Syscall Interface slowness
Hello, Today I was doing some experiment with CPython and PyPy. I was very impressed by the performance of PyPy, when it’s doing operations in user space, it was almost 20 times faster than CPython. Then I decided to switch our Python CLI to PyPy and I run one of our major command in our CLI and results were worse than CPython. It got slower! Then I started to research it more. Our CLI’s characteristic is that it calls multiple other programs and read a lot of configuration data and create many files which mean all of those operations were related to sys calls. Then I run some simple test cases, tried to read and write millions of lines to a file or create and kill multiple processes. All of these operations were almost 5 times slower than CPython. I run my tests both MacOS and RHEL with latest version of PyPy3.7 My question is that, is that something known?
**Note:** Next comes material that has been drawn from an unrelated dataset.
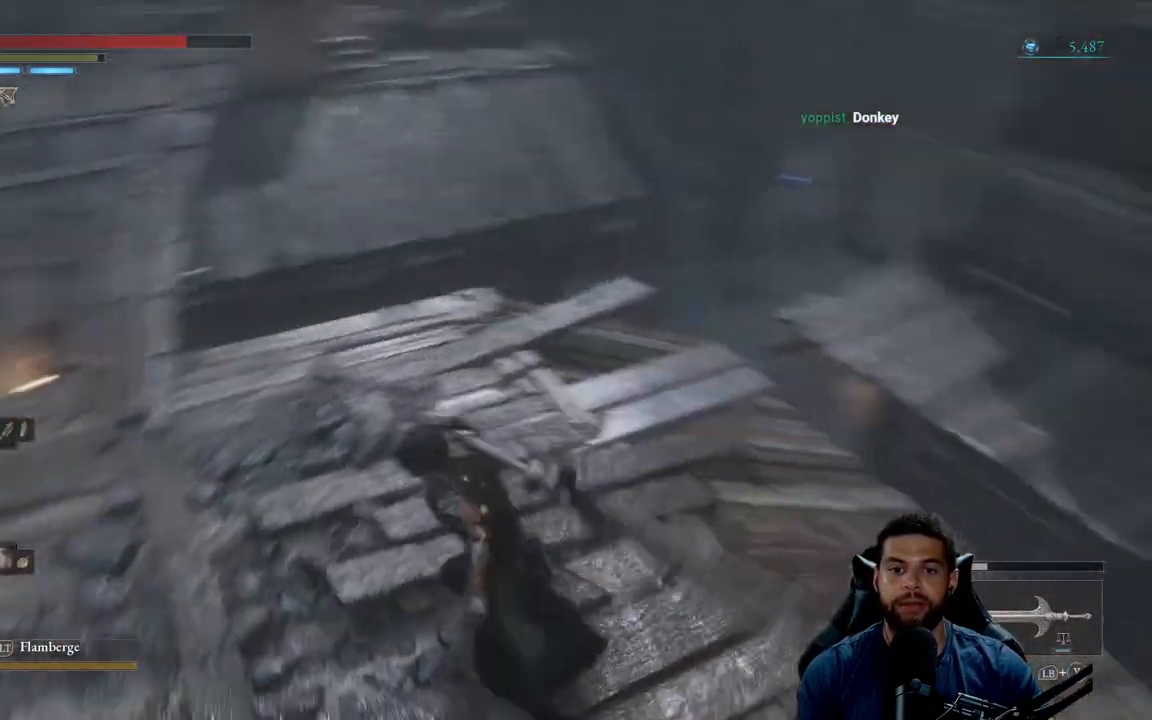
{"buttons": ["B"], "left_stick": "up", "right_stick": "center", "events": [[100, "left_stick", "up-left"], [133, "right_stick", "center"], [233, "B", "down"], [250, "left_stick", "up"]]}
Or can it be some improvement area that can be contributed? Best, Emre Yavuz
I have a system call-heavy program ( https://stromberg.dnsalias.org/~strombrg/backshift/), that is faster with pypy on one machine, and faster with CPython+Cython on another. Same code, different machines, different relative speeds for the two implementations. For a long time, I thought pypy was just faster at CPU and slower at I/O, but it turns out that's not always true. HTH. On Sat, May 1, 2021 at 1:50 PM Emre Yavuz <emre.yavuz169@gmail.com> wrote:
Hello,
Today I was doing some experiment with CPython and PyPy. I was very impressed by the performance of PyPy, when it’s doing operations in user space, it was almost 20 times faster than CPython.
Then I decided to switch our Python CLI to PyPy and I run one of our major command in our CLI and results were worse than CPython. It got slower! Then I started to research it more. Our CLI’s characteristic is that it calls multiple other programs and read a lot of configuration data and create many files which mean all of those operations were related to sys calls.
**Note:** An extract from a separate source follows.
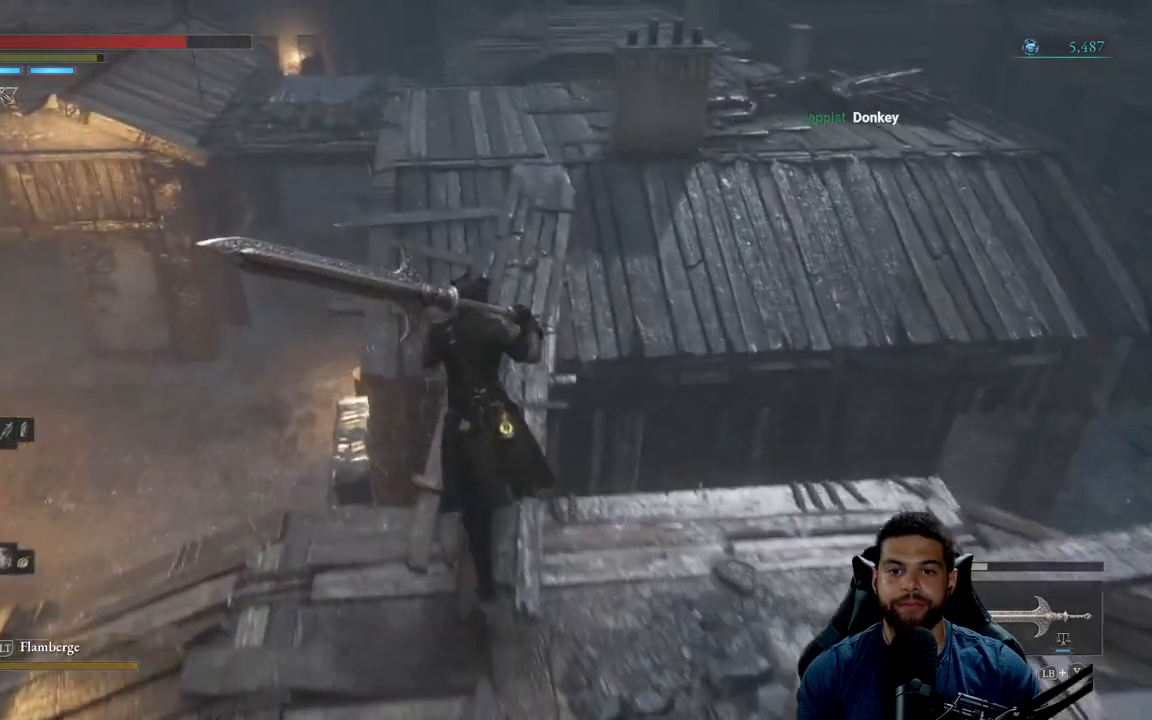
{"buttons": ["B"], "left_stick": "up", "right_stick": "center", "events": [[150, "right_stick", "right"], [317, "right_stick", "center"]]}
Then I run some simple test cases, tried to read and write millions of lines to a file or create and kill multiple processes. All of these operations were almost 5 times slower than CPython. I run my tests both MacOS and RHEL with latest version of PyPy3.7
My question is that, is that something known? Or can it be some improvement area that can be contributed?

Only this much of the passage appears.